Vücut yaşam ve gençlik için gerekli 22 amino asitin 12’sini üretebildiğinden kalan 9 taneyi doğru yiyeceklerle almamız gereklidir.

Zeytin Yağının Mucizesi
Saf zeytinyağı mevcut en güçlü yaşlanma karşıtı yiyeceklerden biridir. Daha açık düşün, daha genç görünecek, aktif olacak ve ömrünüzü uzatacaksınız eğer günlük olarak daha fazla saf zeytinyağını yaşamınıza sokarsanız. Tekli doymamış yağlar arasında en yüksek yüzdeliğe sahip yağdır. Saf zeytinyağı LDL kolesterol seviyelerini (zarar veren kolesterol) azaltır ve HDL kolesterol (faydalı kolesterol) seviyelerini arttırır. Zeytinyağı, oleik asit adlı yağlı bir aside sahiptir. Bu asit omega 3 yağlarının hücre zarından geçmelerine yardım eder. Eğer hücre zarı, bir kapı ise oleik asit de bu kapının anahtarıdır. Oleik asit, Omega 9 ailesinin bir üyesidir. Elzem yağlı asitlerin emilimindeki artışa ek olarak, oleik asit hücre plazmasına akışkanlık sağlamak için katılabilir. Oleik asit hücre zarı plazmasının akışkan, yumuşak ve dengeli kalmasına yardımcı olur.

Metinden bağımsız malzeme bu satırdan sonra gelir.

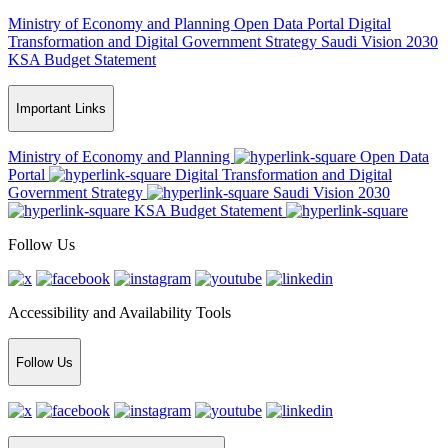
Ministry of Economy and Planning
Open Data Portal
Digital
Transformation and Digital Government Strategy
Saudi Vision 2030
KSA Budget Statement
Important Links
Ministry of Economy and Planning
Open Data
Portal
Digital Transformation and Digital
Government Strategy
Saudi Vision 2030
KSA Budget Statement
Follow Us
Accessibility and Availability Tools
Follow Us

Eski bir ayakkabı derisi gibi görünen bir yüz ile yumuşak, pürüzsüz ve taze bir cilt arasındaki farkı yaratır. Oleik asit aynı zamanda kötü kolesterol diye de adlandırılan oksidasyonu da azaltır ve ona eşlik eden yaşlanmayı, yani insanın paslanmasını engeller.

Suya Odaklanma
Gençliğin temeli kesinlikle sudur. Sonsuz gençliğin formülü: su için, su için, su için. Su içmezseniz organlarınız ve hücreleriniz işlemez. Yaşamın iksirini içmezseniz cildiniz nasıl yumuşak ve sıkı olabilir ki? Su içmezseniz aldığınız yağı metabolize edemezsiniz, vücudunuzda hücredeki atık maddeleri dışarı atamaz. Deride bir vücut yaşlanmayı tetikler, bu yüzden vücudunuz lezzetli pınar sularıyla tedavi edin, bu idealdir.